C & C Server Analysis

By looking further at the C & C (command and control) server, we found more files in the http://143biz.cc.md-14.webhostbox.net with a total of 5 different malicious virus samples, the longest samples can be traced back to February 2014. The samples also contain PoS malware such as Alina.

 

We also found a directory on the server: http://143biz.cc.md-14.webhostbox.net/something/login.php? P = Rome0

 

We didn't receive a response when accessing this directory, So we began to look for a website that contains fields/something/login. php? The URL of p = Rome0. We did find another URL: https://blog.-wordpress-catalog.com/something/login.php? P = Rome0.

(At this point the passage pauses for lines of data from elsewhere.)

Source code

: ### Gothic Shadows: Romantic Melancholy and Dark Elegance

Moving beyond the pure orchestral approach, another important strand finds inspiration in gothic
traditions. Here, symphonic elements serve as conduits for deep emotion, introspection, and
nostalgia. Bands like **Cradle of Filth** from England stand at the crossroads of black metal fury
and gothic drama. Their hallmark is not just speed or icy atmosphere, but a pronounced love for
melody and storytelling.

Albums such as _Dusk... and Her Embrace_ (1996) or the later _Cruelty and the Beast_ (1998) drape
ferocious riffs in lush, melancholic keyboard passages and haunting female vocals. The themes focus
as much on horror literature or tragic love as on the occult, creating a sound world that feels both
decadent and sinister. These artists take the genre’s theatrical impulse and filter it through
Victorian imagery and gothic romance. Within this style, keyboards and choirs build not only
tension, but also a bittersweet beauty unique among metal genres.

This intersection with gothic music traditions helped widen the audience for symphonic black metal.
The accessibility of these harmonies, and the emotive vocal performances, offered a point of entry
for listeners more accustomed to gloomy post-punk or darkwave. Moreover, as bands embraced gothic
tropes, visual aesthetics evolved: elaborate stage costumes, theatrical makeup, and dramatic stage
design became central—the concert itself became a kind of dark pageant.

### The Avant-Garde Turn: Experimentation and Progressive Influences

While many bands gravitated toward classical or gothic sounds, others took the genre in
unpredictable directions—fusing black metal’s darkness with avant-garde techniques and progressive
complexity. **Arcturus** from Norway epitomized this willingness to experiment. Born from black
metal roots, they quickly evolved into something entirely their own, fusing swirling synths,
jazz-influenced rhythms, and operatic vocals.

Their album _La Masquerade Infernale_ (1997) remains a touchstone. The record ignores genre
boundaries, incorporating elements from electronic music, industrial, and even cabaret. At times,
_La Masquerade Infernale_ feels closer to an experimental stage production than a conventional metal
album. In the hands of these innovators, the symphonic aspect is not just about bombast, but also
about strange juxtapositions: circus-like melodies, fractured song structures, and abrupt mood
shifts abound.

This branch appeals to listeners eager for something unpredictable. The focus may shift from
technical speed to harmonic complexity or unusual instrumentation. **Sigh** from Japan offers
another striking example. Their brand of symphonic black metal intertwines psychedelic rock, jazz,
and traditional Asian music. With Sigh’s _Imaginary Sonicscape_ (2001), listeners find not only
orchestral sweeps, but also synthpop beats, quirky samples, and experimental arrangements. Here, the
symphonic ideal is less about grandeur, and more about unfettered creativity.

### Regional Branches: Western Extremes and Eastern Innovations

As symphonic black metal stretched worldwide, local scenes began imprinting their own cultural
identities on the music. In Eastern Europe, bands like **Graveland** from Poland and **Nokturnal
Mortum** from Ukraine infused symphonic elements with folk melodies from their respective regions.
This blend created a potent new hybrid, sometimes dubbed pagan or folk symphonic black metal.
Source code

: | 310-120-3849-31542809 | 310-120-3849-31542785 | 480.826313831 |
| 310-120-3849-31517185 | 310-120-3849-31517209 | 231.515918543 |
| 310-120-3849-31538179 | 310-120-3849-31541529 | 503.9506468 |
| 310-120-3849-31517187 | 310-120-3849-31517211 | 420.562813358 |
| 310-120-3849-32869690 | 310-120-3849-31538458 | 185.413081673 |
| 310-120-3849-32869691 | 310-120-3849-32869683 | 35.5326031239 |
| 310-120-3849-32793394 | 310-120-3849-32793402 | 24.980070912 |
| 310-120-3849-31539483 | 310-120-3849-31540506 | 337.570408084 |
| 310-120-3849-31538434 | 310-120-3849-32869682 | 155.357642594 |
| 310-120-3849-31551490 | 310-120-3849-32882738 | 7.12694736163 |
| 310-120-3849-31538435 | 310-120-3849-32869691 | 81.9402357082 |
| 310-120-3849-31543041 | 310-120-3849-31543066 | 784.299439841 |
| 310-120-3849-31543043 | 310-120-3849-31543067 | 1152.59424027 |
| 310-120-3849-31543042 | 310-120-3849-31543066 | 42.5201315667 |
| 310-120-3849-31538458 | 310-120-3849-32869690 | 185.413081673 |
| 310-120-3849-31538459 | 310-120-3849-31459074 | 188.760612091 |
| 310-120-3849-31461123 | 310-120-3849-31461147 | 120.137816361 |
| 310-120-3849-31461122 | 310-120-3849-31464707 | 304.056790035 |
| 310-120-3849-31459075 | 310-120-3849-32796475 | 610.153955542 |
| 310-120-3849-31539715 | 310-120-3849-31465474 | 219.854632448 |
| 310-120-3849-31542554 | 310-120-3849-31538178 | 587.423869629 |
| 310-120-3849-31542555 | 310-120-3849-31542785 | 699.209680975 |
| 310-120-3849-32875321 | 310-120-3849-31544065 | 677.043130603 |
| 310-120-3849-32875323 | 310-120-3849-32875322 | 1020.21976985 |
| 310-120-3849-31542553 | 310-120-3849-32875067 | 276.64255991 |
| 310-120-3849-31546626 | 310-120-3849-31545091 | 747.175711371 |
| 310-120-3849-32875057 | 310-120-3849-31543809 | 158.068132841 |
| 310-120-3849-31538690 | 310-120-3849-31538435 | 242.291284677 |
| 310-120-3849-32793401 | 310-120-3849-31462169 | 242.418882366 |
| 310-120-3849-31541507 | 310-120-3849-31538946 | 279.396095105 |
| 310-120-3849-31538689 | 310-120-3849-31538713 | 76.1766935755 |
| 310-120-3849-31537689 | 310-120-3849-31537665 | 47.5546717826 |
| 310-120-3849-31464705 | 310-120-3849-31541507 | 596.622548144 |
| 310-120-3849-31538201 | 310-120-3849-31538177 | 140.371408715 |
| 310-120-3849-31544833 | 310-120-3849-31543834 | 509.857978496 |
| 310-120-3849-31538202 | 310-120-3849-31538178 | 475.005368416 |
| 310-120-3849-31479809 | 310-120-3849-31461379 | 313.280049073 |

Looking at the connection between 143.biz.cc.md-14.webhostbox.net and the wordpress-catalog.com, we found a directory on the C & C server: http://143biz.cc.md-14.webhostbox.net/accounts.wordpress-catalog.com. But there was no response to access these addresses.

However, in the root directory, we found a compressed file named something.zip (MD5 checksum: f9cbd1c3c48c873f3bff8c957ae280c7. This file contains the code on the C & C server, and some text documents containing the user name and credit card information.

Summary

Although we did not show new tools in this post, it is very interesting to study the tools used by hackers.

The software we listed is not comprehensive, but it at least shows that the tools used by hackers are not very advanced. They did not duplicate the wheel and did not develop new tools, it is enough to use these tools.

We believe this information will be helpful for administrators to prevent PoS attacks.